Select every line in the data below that contains the word "name" and copy each of those lines. Case counts.
-- BEGIN Material --
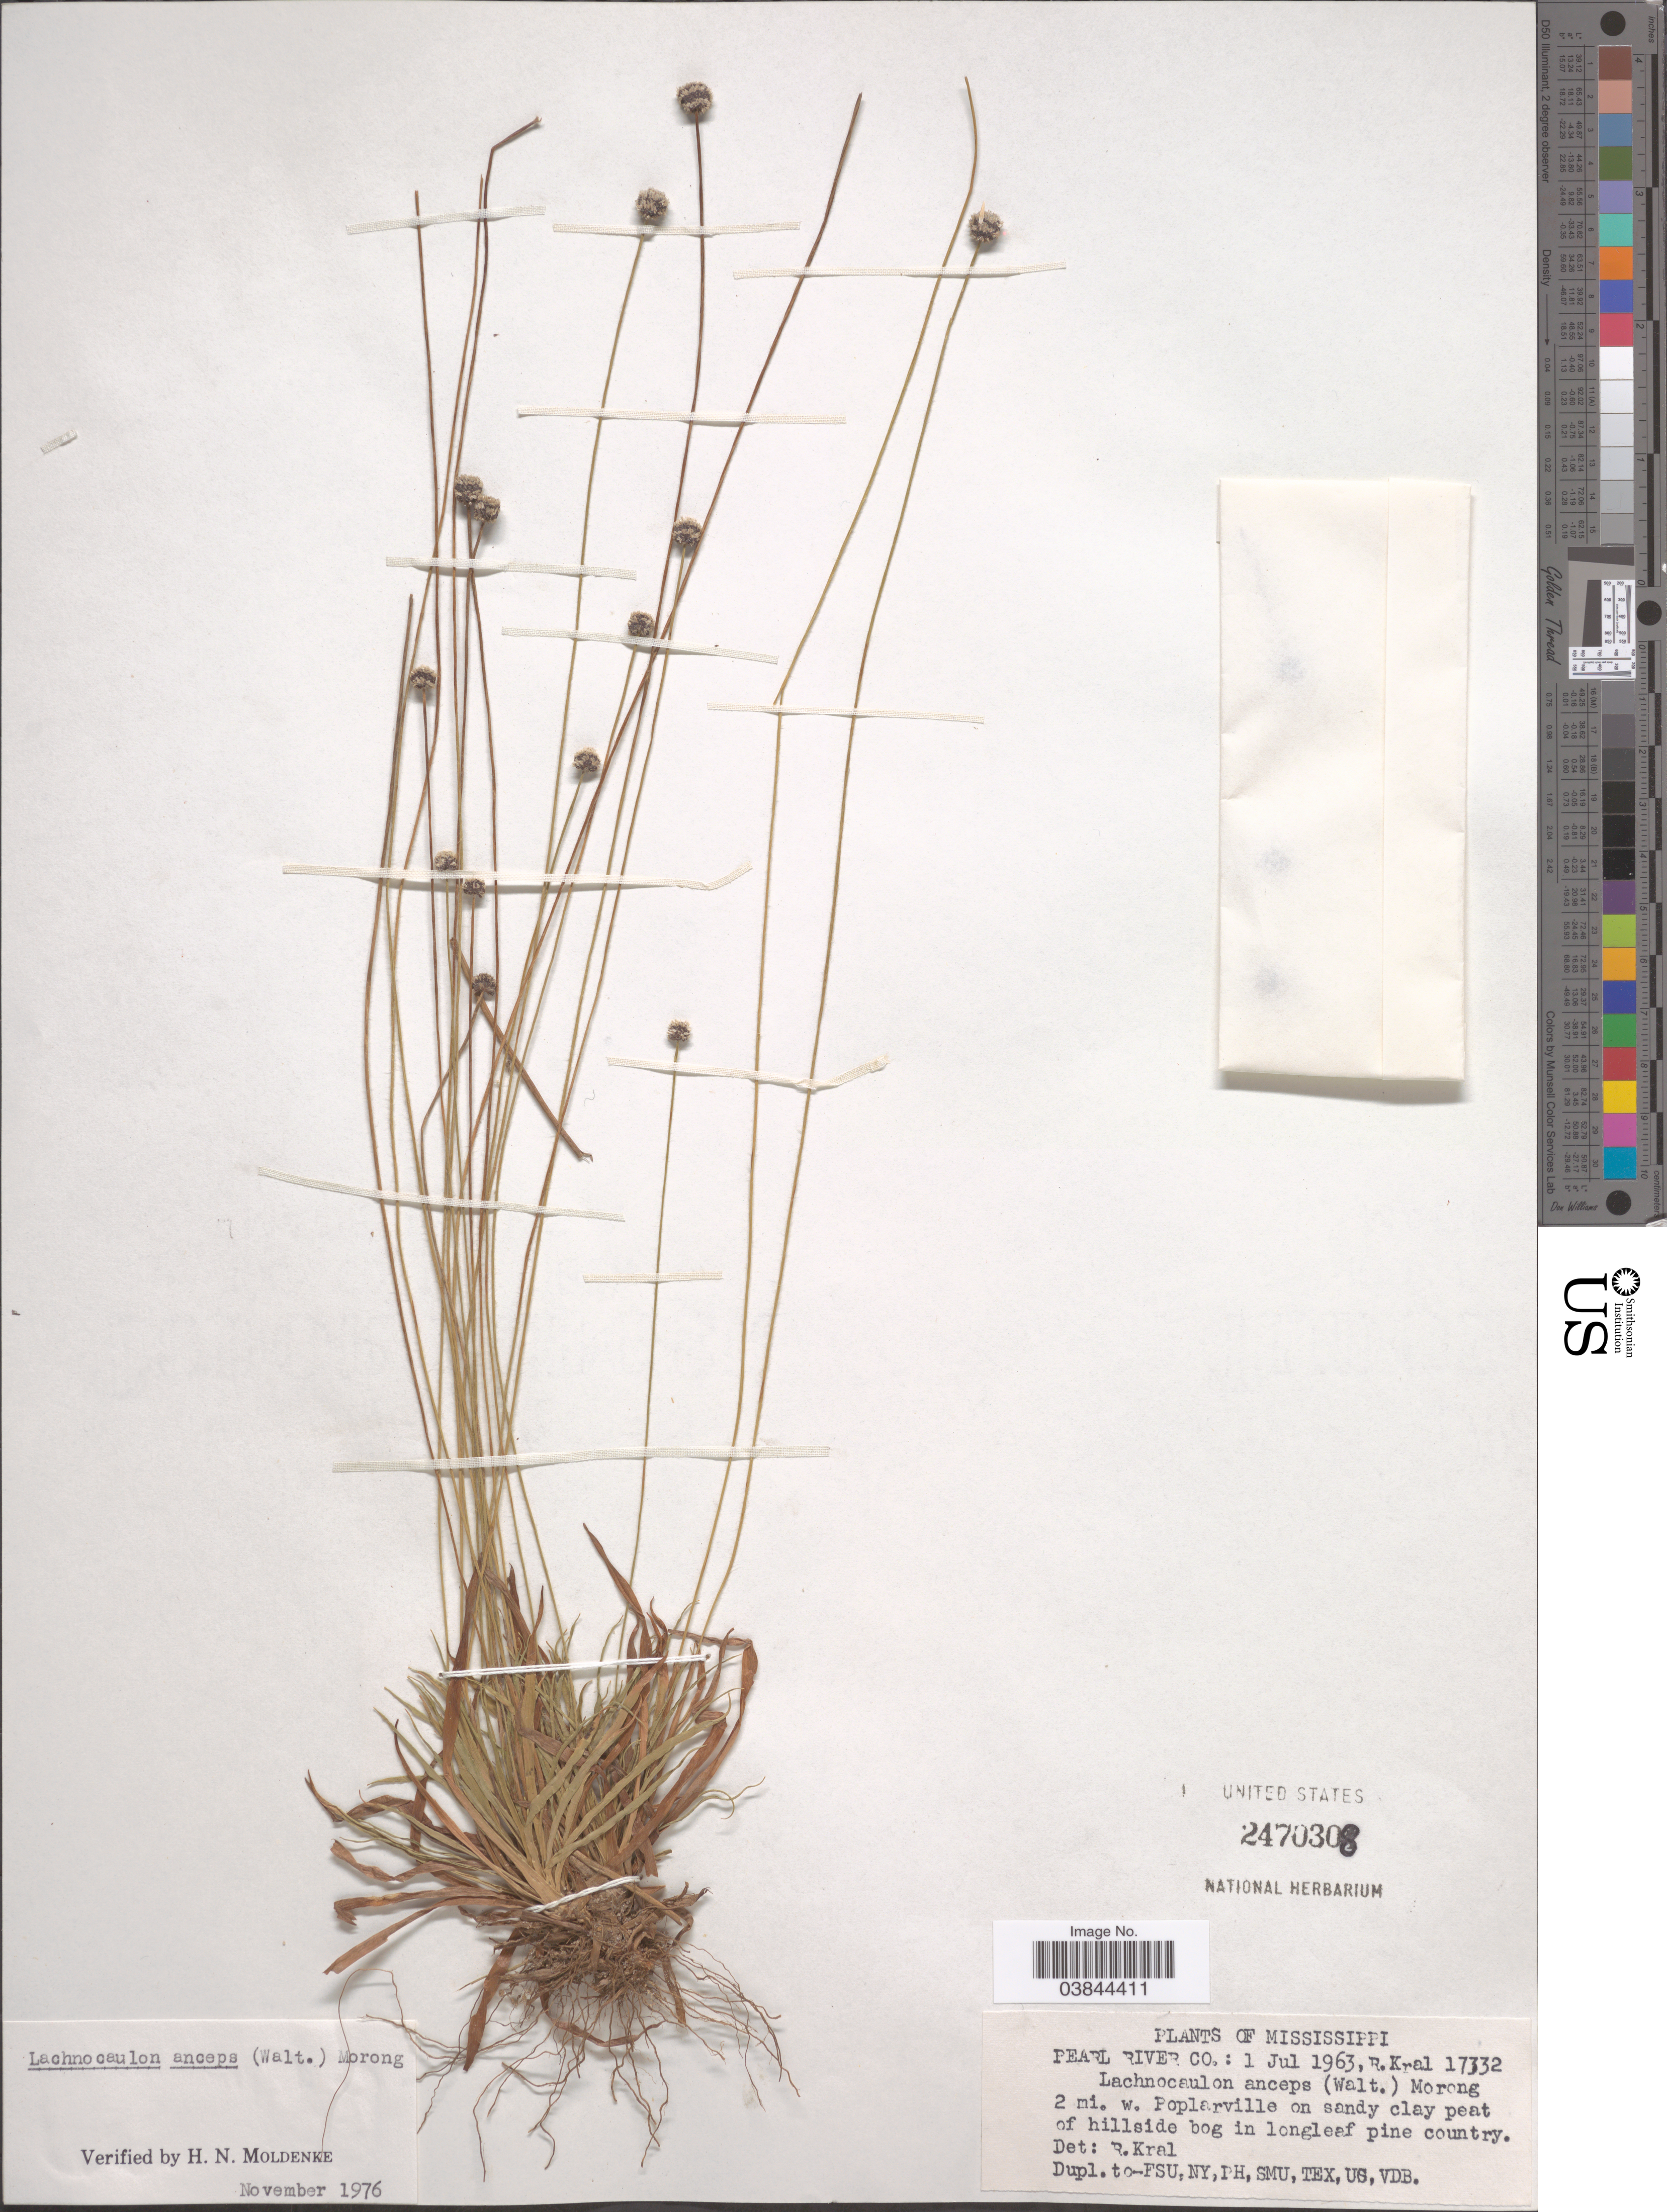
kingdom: Plantae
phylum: Tracheophyta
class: Liliopsida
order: Poales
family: Eriocaulaceae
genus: Lachnocaulon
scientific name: Lachnocaulon anceps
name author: (Walter) Morong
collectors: R. Kral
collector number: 17332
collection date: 1963-07-01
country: United States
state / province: Mississippi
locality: Pearl River Co.: 2 mi. w. Poplarville.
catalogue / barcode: US 2470308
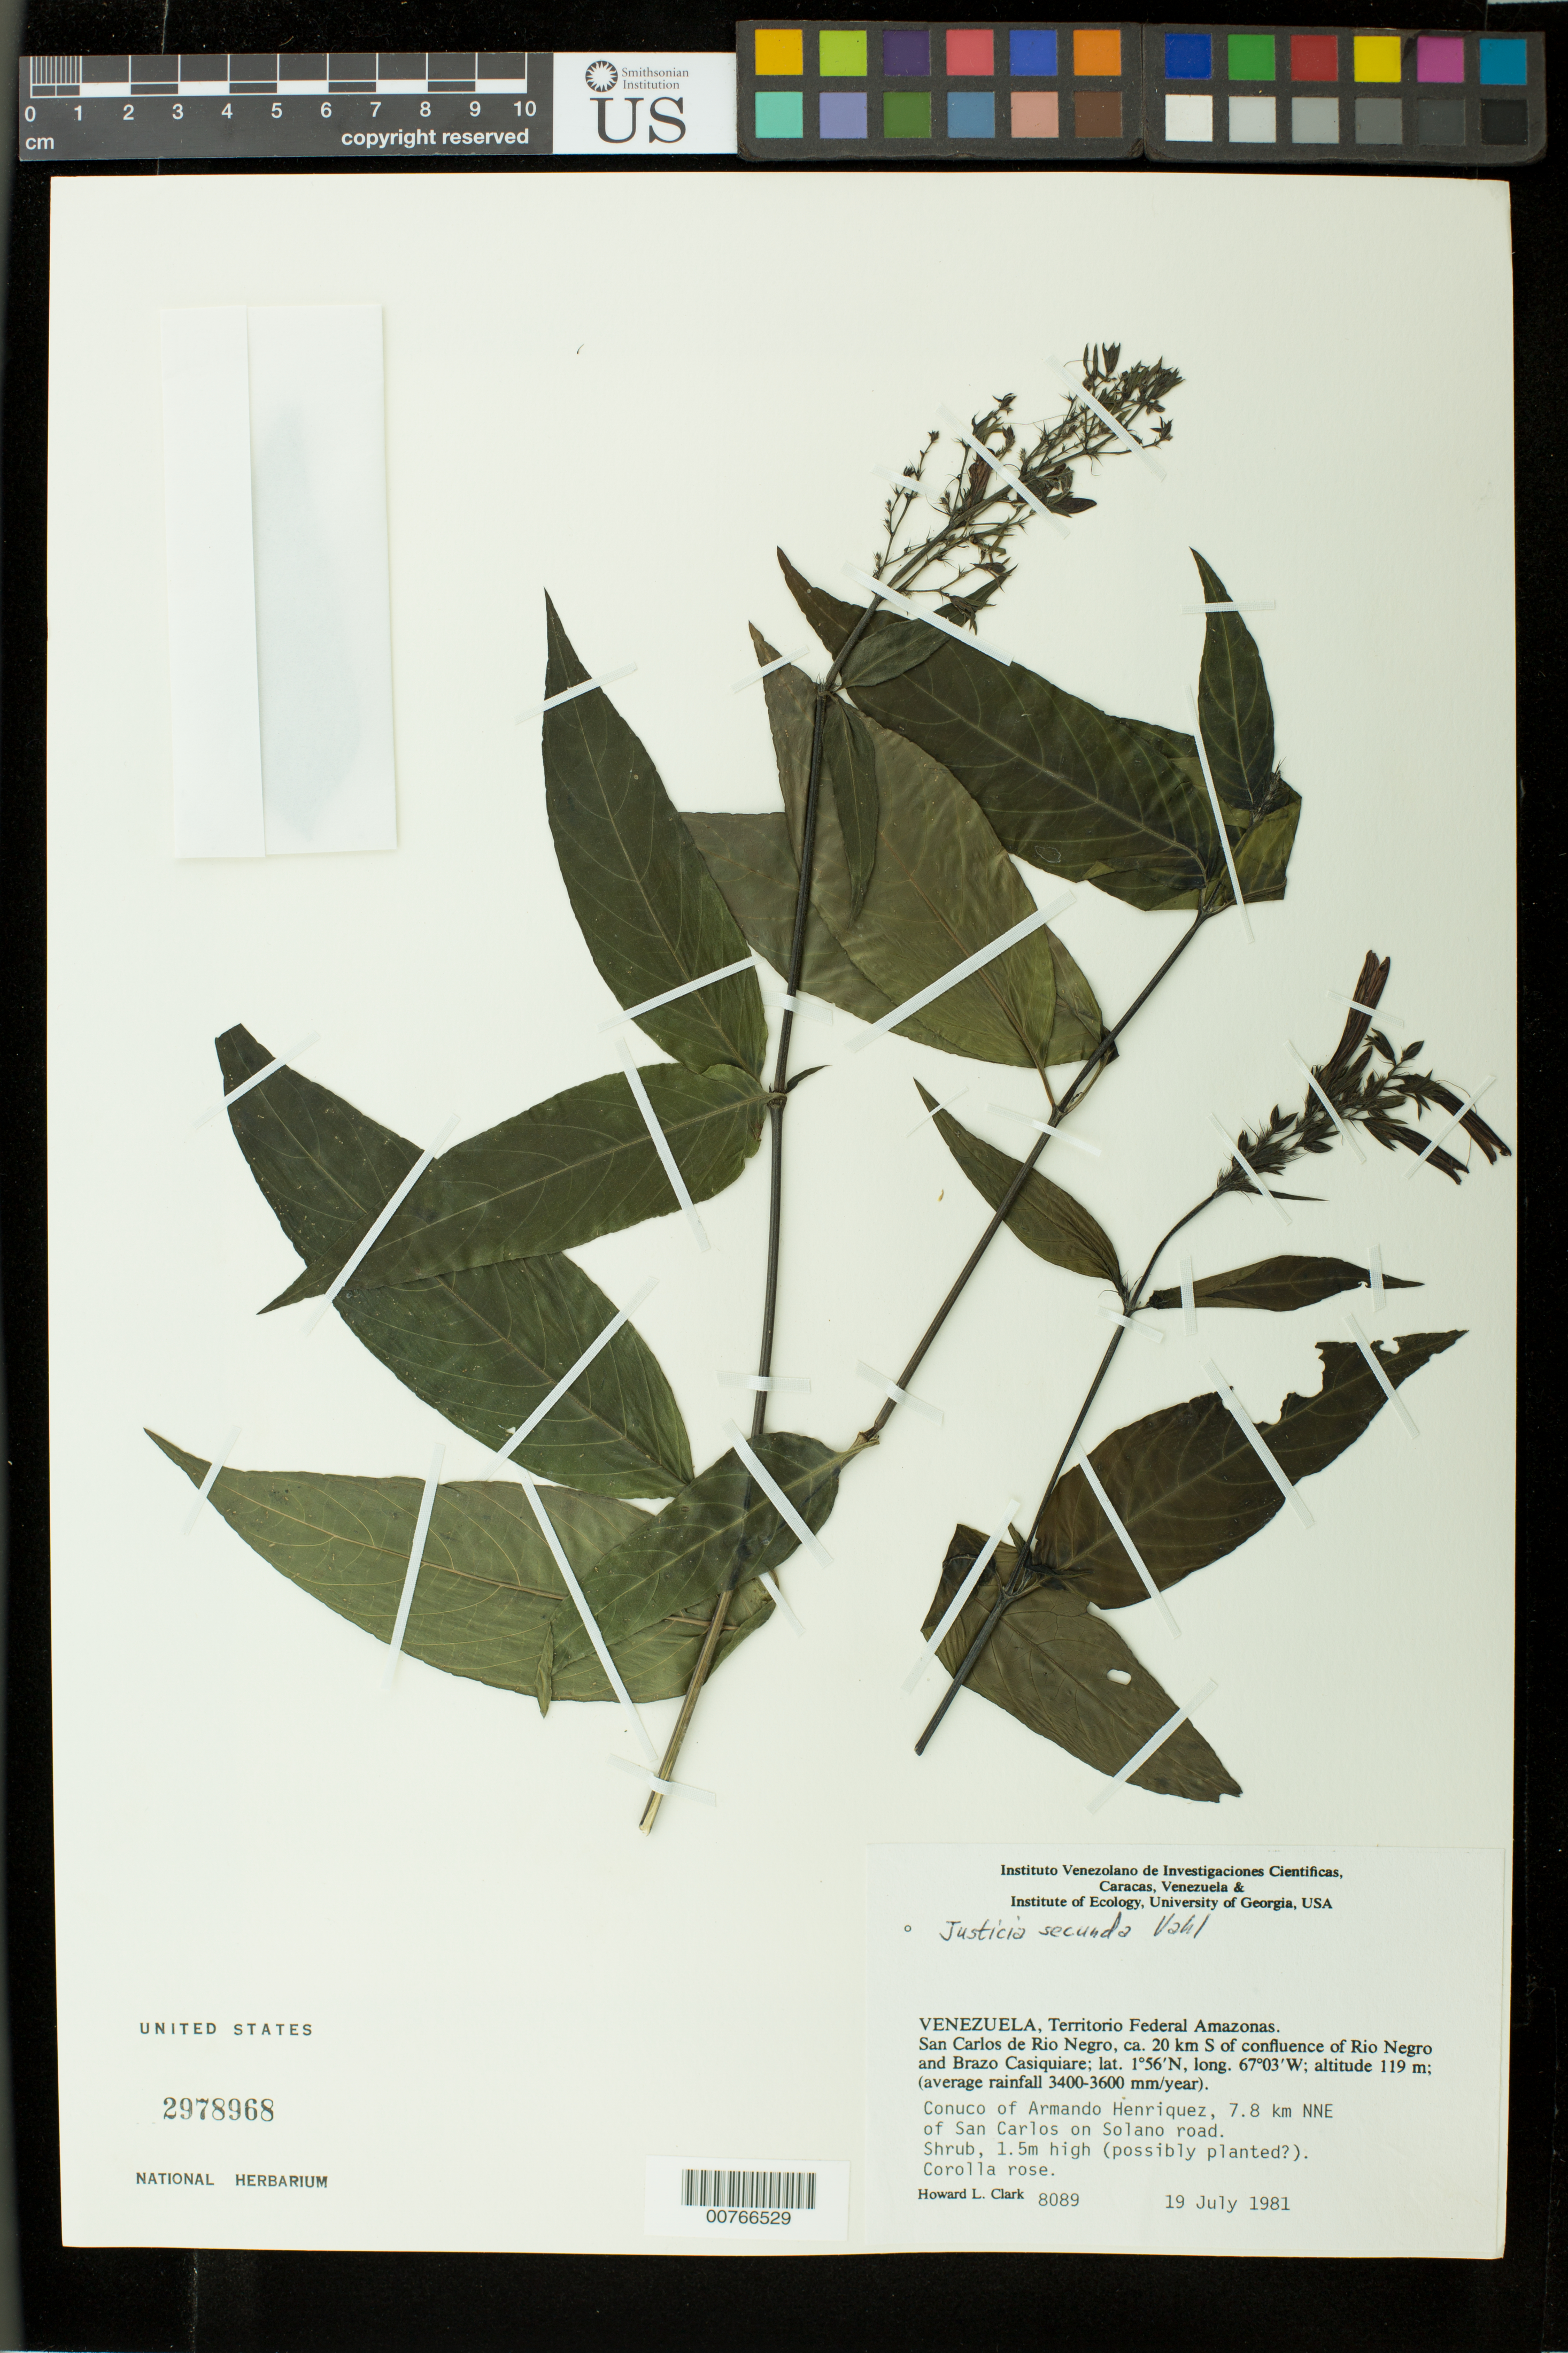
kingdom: Plantae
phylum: Tracheophyta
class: Magnoliopsida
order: Lamiales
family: Acanthaceae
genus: Justicia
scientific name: Justicia secunda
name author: Vahl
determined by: Wasshausen, Dieter C., (BOT), Smithsonian Institution - National Museum of Natural History (UNITED STATES)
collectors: H. L. Clark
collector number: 8089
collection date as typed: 19-Jul-81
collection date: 1981-07-19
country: Venezuela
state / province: Amazonas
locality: San Carlos de Río Negro, ca. 20 km S of confluence of Río Negro and Brazo Casiquiare, 7.8 km NNE of San Carlos on Solano rd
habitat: Conuco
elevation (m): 119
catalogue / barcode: US 2978968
-- END Material --
- [Answer to the problem]
scientific name: Lachnocaulon anceps
name author: (Walter) Morong
scientific name: Justicia secunda
name author: Vahl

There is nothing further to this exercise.